-- EXERCISE PROMPT --
Transcribe word for word the lines below from the line with "most respected publication" through the line with "Following Roseanne Barr’s", ends included.

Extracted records
○ ○ ○ ○ ○
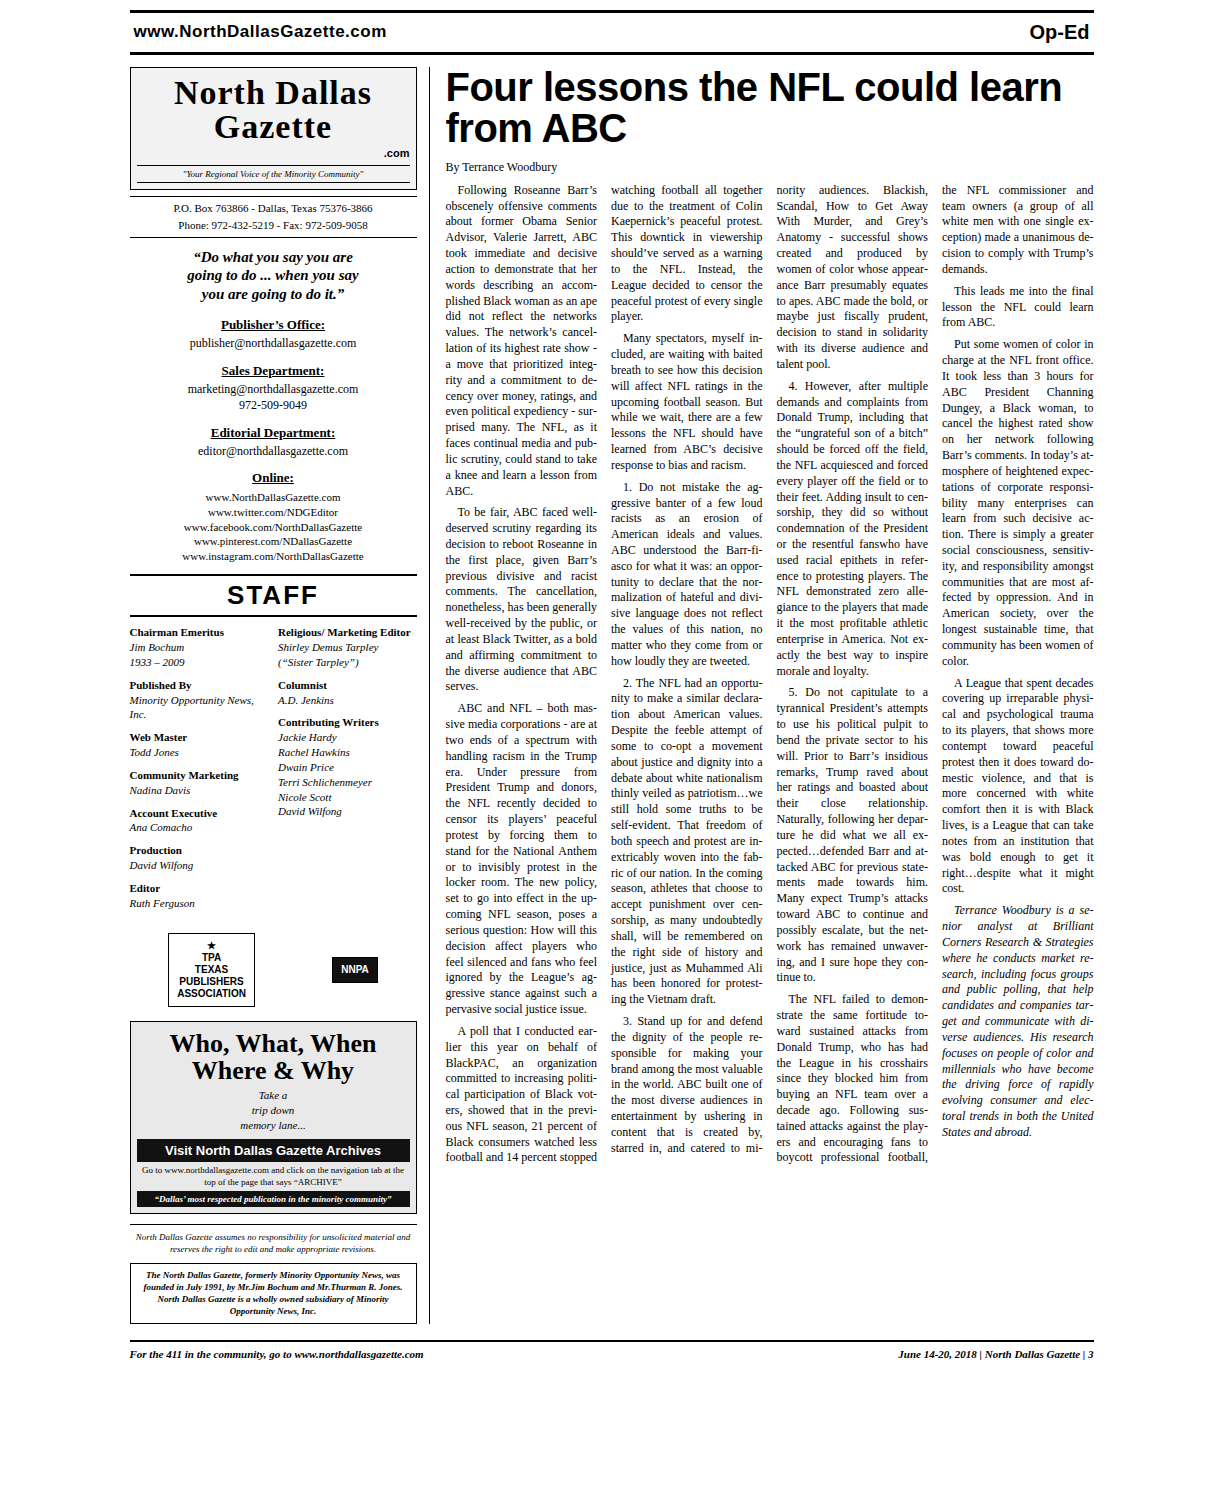www.NorthDallasGazette.com
Op-Ed
North Dallas
Gazette
.com
"Your Regional Voice of the Minority Community"
P.O. Box 763866 - Dallas, Texas 75376-3866
Phone: 972-432-5219 - Fax: 972-509-9058
“Do what you say you are
going to do ... when you say
you are going to do it.”
Publisher’s Office:
publisher@northdallasgazette.com
Sales Department:
marketing@northdallasgazette.com
972-509-9049
Editorial Department:
editor@northdallasgazette.com
Online:
www.NorthDallasGazette.com www.twitter.com/NDGEditor www.facebook.com/NorthDallasGazette www.pinterest.com/NDallasGazette www.instagram.com/NorthDallasGazette
STAFF
Chairman Emeritus Jim Bochum 1933 – 2009
Published By Minority Opportunity News, Inc.
Web Master Todd Jones
Community Marketing Nadina Davis
Account Executive Ana Comacho
Production David Wilfong
Editor Ruth Ferguson
Religious/ Marketing Editor Shirley Demus Tarpley (“Sister Tarpley”)
Columnist A.D. Jenkins
Contributing Writers Jackie Hardy Rachel Hawkins Dwain Price Terri Schlichenmeyer Nicole Scott David Wilfong
★
TPA
TEXAS
PUBLISHERS
ASSOCIATION
NNPA
Who, What, When
Where & Why
Take a
trip down
memory lane...
Visit North Dallas Gazette Archives
Go to www.northdallasgazette.com and click on the navigation tab at the top of the page that says “ARCHIVE”
“Dallas’ most respected publication in the minority community”
North Dallas Gazette assumes no responsibility for unsolicited material and reserves the right to edit and make appropriate revisions.
The North Dallas Gazette, formerly Minority Opportunity News, was founded in July 1991, by Mr.Jim Bochum and Mr.Thurman R. Jones. North Dallas Gazette is a wholly owned subsidiary of Minority Opportunity News, Inc.
Four lessons the NFL could learn from ABC
By Terrance Woodbury
Following Roseanne Barr’s obscenely offensive comments about former Obama Senior Advisor, Valerie Jarrett, ABC took immediate and decisive action to demonstrate that her words describing an accomplished Black woman as an ape did not reflect the networks values. The network’s cancellation of its highest rate show - a move that prioritized integrity and a commitment to decency over money, ratings, and even political expediency - surprised many. The NFL, as it faces continual media and public scrutiny, could stand to take a knee and learn a lesson from ABC.
To be fair, ABC faced well-deserved scrutiny regarding its decision to reboot Roseanne in the first place, given Barr’s previous divisive and racist comments. The cancellation, nonetheless, has been generally well-received by the public, or at least Black Twitter, as a bold and affirming commitment to the diverse audience that ABC serves.
ABC and NFL – both massive media corporations - are at two ends of a spectrum with handling racism in the Trump era. Under pressure from President Trump and donors, the NFL recently decided to censor its players’ peaceful protest by forcing them to stand for the National Anthem or to invisibly protest in the locker room. The new policy, set to go into effect in the upcoming NFL season, poses a serious question: How will this decision affect players who feel silenced and fans who feel ignored by the League’s aggressive stance against such a pervasive social justice issue.
A poll that I conducted earlier this year on behalf of BlackPAC, an organization committed to increasing political participation of Black voters, showed that in the previous NFL season, 21 percent of Black consumers watched less football and 14 percent stopped watching football all together due to the treatment of Colin Kaepernick’s peaceful protest. This downtick in viewership should’ve served as a warning to the NFL. Instead, the League decided to censor the peaceful protest of every single player.
Many spectators, myself included, are waiting with baited breath to see how this decision will affect NFL ratings in the upcoming football season. But while we wait, there are a few lessons the NFL should have learned from ABC’s decisive response to bias and racism.
1. Do not mistake the aggressive banter of a few loud racists as an erosion of American ideals and values. ABC understood the Barr-fiasco for what it was: an opportunity to declare that the normalization of hateful and divisive language does not reflect the values of this nation, no matter who they come from or how loudly they are tweeted.
2. The NFL had an opportunity to make a similar declaration about American values. Despite the feeble attempt of some to co-opt a movement about justice and dignity into a debate about white nationalism thinly veiled as patriotism…we still hold some truths to be self-evident. That freedom of both speech and protest are inextricably woven into the fabric of our nation. In the coming season, athletes that choose to accept punishment over censorship, as many undoubtedly shall, will be remembered on the right side of history and justice, just as Muhammed Ali has been honored for protesting the Vietnam draft.
3. Stand up for and defend the dignity of the people responsible for making your brand among the most valuable in the world. ABC built one of the most diverse audiences in entertainment by ushering in content that is created by, starred in, and catered to minority audiences. Blackish, Scandal, How to Get Away With Murder, and Grey’s Anatomy - successful shows created and produced by women of color whose appearance Barr presumably equates to apes. ABC made the bold, or maybe just fiscally prudent, decision to stand in solidarity with its diverse audience and talent pool.
4. However, after multiple demands and complaints from Donald Trump, including that the “ungrateful son of a bitch” should be forced off the field, the NFL acquiesced and forced every player off the field or to their feet. Adding insult to censorship, they did so without condemnation of the President or the resentful fanswho have used racial epithets in reference to protesting players. The NFL demonstrated zero allegiance to the players that made it the most profitable athletic enterprise in America. Not exactly the best way to inspire morale and loyalty.
5. Do not capitulate to a tyrannical President’s attempts to use his political pulpit to bend the private sector to his will. Prior to Barr’s insidious remarks, Trump raved about her ratings and boasted about their close relationship. Naturally, following her departure he did what we all expected…defended Barr and attacked ABC for previous statements made towards him. Many expect Trump’s attacks toward ABC to continue and possibly escalate, but the network has remained unwavering, and I sure hope they continue to.
The NFL failed to demonstrate the same fortitude toward sustained attacks from Donald Trump, who has had the League in his crosshairs since they blocked him from buying an NFL team over a decade ago. Following sustained attacks against the players and encouraging fans to boycott professional football, the NFL commissioner and team owners (a group of all white men with one single exception) made a unanimous decision to comply with Trump’s demands.
This leads me into the final lesson the NFL could learn from ABC.
Put some women of color in charge at the NFL front office. It took less than 3 hours for ABC President Channing Dungey, a Black woman, to cancel the highest rated show on her network following Barr’s comments. In today’s atmosphere of heightened expectations of corporate responsibility many enterprises can learn from such decisive action. There is simply a greater social consciousness, sensitivity, and responsibility amongst communities that are most affected by oppression. And in American society, over the longest sustainable time, that community has been women of color.
A League that spent decades covering up irreparable physical and psychological trauma to its players, that shows more contempt toward peaceful protest then it does toward domestic violence, and that is more concerned with white comfort then it is with Black lives, is a League that can take notes from an institution that was bold enough to get it right…despite what it might cost.
Terrance Woodbury is a senior analyst at Brilliant Corners Research & Strategies where he conducts market research, including focus groups and public polling, that help candidates and companies target and communicate with diverse audiences. His research focuses on people of color and millennials who have become the driving force of rapidly evolving consumer and electoral trends in both the United States and abroad.
For the 411 in the community, go to www.northdallasgazette.com
June 14-20, 2018 | North Dallas Gazette | 3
○ ○ ○ ○ ○
-- RESULT BELOW --
“Dallas’ most respected publication in the minority community”
North Dallas Gazette assumes no responsibility for unsolicited material and reserves the right to edit and make appropriate revisions.
The North Dallas Gazette, formerly Minority Opportunity News, was founded in July 1991, by Mr.Jim Bochum and Mr.Thurman R. Jones. North Dallas Gazette is a wholly owned subsidiary of Minority Opportunity News, Inc.
Four lessons the NFL could learn from ABC
By Terrance Woodbury
Following Roseanne Barr’s obscenely offensive comments about former Obama Senior Advisor, Valerie Jarrett, ABC took immediate and decisive action to demonstrate that her words describing an accomplished Black woman as an ape did not reflect the networks values. The network’s cancellation of its highest rate show - a move that prioritized integrity and a commitment to decency over money, ratings, and even political expediency - surprised many. The NFL, as it faces continual media and public scrutiny, could stand to take a knee and learn a lesson from ABC.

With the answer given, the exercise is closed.